## INSTRUCTIONS TO FOLLOW:
Working from the top of the records below, reproduce each line exactly, ending once you have written the line containing "Шэньси из-за паводков".

## RECORDED DATA:
........

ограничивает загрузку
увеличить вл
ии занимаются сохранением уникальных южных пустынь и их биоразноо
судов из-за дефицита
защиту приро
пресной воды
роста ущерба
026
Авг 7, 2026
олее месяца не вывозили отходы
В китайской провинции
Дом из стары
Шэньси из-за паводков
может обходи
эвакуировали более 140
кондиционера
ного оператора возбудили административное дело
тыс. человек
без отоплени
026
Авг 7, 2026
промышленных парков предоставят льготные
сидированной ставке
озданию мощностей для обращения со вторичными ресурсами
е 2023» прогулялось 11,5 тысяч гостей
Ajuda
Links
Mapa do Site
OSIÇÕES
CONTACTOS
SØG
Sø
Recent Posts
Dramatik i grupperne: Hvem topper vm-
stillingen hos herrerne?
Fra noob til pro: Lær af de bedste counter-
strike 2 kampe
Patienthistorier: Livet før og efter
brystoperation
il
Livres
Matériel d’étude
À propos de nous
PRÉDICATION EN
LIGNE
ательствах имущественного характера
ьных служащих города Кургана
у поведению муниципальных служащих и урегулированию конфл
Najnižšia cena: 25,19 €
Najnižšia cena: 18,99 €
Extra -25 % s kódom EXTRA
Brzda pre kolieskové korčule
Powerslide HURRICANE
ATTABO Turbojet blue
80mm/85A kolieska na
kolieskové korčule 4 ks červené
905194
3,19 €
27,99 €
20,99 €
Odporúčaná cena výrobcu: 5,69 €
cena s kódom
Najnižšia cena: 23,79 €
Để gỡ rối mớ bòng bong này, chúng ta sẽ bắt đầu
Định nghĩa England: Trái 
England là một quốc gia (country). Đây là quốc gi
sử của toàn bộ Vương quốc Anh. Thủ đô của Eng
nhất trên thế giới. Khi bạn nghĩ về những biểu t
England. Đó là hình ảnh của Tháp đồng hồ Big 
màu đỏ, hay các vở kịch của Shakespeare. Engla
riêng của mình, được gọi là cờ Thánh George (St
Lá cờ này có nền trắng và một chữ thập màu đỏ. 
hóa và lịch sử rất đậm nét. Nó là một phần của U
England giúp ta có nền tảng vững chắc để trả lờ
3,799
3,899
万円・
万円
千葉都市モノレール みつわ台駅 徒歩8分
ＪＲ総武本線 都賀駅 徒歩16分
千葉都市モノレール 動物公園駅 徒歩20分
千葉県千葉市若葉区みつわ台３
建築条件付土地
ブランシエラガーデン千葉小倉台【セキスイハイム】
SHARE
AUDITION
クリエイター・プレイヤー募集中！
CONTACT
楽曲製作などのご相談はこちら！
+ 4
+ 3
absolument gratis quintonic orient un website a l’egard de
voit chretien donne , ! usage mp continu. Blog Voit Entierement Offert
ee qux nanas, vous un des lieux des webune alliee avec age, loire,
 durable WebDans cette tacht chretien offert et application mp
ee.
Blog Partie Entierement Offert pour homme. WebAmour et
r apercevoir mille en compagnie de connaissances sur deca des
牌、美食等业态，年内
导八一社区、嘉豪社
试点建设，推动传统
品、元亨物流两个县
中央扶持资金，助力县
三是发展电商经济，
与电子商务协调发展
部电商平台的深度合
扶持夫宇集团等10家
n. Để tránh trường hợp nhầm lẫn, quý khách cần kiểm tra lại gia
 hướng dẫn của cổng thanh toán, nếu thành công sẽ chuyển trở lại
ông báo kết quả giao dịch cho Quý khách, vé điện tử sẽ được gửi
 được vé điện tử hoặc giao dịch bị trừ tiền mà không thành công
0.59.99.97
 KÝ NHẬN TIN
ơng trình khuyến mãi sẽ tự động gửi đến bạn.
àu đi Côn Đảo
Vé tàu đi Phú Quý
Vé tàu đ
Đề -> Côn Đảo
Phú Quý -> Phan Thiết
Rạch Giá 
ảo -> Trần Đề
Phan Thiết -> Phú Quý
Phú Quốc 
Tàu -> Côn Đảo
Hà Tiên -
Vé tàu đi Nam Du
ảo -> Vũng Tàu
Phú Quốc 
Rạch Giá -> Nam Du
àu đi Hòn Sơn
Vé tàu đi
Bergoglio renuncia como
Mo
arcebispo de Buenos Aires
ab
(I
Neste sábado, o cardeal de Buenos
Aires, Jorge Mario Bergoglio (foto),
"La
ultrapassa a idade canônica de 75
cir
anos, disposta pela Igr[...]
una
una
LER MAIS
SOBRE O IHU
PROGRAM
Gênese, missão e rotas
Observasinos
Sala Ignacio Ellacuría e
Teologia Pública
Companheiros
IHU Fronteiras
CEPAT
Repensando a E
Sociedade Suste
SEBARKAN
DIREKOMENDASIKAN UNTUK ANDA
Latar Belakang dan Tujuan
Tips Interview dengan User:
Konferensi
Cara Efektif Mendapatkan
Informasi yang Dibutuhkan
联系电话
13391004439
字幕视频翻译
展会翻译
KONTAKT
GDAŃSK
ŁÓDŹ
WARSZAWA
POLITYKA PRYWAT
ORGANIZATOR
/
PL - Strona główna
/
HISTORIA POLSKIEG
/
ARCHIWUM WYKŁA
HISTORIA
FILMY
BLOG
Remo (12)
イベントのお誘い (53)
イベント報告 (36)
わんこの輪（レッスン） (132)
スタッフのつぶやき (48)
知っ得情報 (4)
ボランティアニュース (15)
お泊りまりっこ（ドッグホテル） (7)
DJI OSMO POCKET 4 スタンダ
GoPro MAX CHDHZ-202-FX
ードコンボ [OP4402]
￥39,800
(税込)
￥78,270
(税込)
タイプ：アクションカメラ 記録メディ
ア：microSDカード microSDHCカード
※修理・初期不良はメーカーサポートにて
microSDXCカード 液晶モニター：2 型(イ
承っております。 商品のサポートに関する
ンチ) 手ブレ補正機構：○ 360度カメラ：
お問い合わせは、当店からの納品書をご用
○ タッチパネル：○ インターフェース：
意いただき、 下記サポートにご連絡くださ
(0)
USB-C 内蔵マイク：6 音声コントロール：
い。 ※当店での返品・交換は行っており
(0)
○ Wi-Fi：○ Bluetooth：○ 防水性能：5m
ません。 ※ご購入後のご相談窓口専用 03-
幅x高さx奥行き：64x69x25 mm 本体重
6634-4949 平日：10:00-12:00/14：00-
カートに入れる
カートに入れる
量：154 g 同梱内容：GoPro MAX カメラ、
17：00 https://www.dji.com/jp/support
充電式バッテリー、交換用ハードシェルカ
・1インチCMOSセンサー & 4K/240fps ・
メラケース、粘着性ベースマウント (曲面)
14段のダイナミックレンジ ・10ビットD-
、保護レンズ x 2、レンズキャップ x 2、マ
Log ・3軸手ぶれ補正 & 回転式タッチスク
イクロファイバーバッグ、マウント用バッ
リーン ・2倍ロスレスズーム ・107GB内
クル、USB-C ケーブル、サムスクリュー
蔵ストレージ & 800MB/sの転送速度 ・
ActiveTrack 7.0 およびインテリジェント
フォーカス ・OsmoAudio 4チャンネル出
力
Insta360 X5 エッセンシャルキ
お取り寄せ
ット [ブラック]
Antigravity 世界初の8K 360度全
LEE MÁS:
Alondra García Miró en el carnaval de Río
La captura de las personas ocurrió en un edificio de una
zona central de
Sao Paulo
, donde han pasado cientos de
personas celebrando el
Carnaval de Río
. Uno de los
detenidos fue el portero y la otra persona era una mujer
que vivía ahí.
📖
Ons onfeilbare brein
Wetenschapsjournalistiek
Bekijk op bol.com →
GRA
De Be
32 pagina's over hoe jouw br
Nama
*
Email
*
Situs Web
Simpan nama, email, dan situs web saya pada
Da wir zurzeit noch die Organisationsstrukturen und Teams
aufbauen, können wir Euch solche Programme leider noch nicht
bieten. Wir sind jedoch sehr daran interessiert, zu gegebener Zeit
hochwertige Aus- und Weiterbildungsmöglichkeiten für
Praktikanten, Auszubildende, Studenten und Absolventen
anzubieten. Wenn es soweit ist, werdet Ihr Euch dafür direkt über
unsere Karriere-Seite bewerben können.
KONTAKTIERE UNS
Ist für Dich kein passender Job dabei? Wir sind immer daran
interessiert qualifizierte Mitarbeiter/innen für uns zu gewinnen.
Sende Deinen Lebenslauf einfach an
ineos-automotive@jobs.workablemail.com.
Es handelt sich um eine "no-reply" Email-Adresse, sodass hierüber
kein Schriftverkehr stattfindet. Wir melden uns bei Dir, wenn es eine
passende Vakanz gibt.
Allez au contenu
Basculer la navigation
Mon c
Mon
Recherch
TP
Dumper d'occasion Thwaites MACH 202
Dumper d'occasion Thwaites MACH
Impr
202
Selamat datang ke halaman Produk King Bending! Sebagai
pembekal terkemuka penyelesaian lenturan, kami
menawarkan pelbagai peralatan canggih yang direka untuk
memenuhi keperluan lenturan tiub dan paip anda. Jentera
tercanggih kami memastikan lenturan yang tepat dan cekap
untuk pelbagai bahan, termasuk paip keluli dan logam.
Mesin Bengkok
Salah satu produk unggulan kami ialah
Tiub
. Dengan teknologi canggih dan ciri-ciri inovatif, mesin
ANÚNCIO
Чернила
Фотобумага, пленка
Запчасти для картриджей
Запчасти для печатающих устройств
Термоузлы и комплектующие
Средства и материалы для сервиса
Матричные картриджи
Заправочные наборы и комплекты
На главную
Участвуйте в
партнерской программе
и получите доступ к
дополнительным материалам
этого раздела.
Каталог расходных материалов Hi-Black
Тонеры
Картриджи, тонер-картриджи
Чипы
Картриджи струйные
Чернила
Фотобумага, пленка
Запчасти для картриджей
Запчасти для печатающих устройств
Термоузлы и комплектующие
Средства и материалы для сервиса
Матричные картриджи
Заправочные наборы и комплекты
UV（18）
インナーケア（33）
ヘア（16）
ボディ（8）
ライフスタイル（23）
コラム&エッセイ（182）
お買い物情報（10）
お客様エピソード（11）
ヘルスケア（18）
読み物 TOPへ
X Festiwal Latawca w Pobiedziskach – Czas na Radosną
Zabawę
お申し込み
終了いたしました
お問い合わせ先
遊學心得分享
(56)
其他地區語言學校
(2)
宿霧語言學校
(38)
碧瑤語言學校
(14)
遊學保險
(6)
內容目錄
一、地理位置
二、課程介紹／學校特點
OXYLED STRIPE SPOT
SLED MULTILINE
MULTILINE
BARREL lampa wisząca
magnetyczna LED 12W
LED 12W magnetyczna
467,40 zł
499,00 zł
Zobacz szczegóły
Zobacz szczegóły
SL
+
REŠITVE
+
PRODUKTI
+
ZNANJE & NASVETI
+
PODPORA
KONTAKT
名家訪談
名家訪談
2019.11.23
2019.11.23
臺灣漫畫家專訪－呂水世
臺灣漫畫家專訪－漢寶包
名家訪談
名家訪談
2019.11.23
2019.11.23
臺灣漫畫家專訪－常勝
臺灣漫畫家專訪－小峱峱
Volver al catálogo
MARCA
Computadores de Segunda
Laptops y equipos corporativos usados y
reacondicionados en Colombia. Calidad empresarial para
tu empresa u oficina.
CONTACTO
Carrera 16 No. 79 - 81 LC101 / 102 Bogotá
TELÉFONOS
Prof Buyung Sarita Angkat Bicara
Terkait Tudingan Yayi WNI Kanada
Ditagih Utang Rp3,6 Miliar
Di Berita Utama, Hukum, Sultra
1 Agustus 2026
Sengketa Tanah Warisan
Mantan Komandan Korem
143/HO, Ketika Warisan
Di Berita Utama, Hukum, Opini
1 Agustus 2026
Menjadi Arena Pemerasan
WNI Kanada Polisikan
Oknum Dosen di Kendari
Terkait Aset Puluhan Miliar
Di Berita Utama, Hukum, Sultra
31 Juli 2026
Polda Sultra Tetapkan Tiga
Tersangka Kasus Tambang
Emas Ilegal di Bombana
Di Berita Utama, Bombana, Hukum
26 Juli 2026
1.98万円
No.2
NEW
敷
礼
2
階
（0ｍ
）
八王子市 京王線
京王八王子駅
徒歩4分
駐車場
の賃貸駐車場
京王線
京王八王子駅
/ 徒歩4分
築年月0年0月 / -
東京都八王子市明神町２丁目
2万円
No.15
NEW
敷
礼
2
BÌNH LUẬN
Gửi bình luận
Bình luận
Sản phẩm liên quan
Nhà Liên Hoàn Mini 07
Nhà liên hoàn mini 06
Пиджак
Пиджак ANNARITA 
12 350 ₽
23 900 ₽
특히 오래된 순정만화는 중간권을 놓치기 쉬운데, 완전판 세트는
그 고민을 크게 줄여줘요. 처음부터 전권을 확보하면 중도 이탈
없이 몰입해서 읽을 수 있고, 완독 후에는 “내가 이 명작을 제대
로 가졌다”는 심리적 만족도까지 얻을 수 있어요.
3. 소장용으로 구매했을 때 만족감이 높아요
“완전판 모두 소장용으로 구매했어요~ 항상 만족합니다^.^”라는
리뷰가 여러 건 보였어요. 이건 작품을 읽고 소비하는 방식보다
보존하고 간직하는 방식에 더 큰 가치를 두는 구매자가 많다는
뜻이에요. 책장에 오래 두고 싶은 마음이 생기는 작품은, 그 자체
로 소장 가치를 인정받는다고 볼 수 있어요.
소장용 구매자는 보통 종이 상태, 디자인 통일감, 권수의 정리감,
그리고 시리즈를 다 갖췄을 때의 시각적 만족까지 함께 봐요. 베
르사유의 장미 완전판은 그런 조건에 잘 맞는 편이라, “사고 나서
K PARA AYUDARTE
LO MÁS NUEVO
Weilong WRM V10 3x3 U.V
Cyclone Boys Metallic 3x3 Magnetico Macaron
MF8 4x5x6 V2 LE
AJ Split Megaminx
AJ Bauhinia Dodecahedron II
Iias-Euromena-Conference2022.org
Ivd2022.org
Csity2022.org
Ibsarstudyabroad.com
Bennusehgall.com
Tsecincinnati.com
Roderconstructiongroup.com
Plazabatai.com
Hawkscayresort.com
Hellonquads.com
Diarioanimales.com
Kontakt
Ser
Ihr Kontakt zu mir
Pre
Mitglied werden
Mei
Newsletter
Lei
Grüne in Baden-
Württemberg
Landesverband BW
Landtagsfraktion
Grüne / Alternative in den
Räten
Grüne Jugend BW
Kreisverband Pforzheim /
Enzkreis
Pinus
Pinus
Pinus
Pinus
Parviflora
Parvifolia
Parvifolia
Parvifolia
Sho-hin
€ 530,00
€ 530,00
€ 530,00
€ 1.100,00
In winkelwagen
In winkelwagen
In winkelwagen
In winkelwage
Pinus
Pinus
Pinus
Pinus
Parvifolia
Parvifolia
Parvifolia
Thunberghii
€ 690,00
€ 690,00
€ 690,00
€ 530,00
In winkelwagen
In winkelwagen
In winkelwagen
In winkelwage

........

## EXERCISE RESPONSE:
ограничивает загрузку
увеличить вл
ии занимаются сохранением уникальных южных пустынь и их биоразноо
судов из-за дефицита
защиту приро
пресной воды
роста ущерба
026
Авг 7, 2026
олее месяца не вывозили отходы
В китайской провинции
Дом из стары
Шэньси из-за паводков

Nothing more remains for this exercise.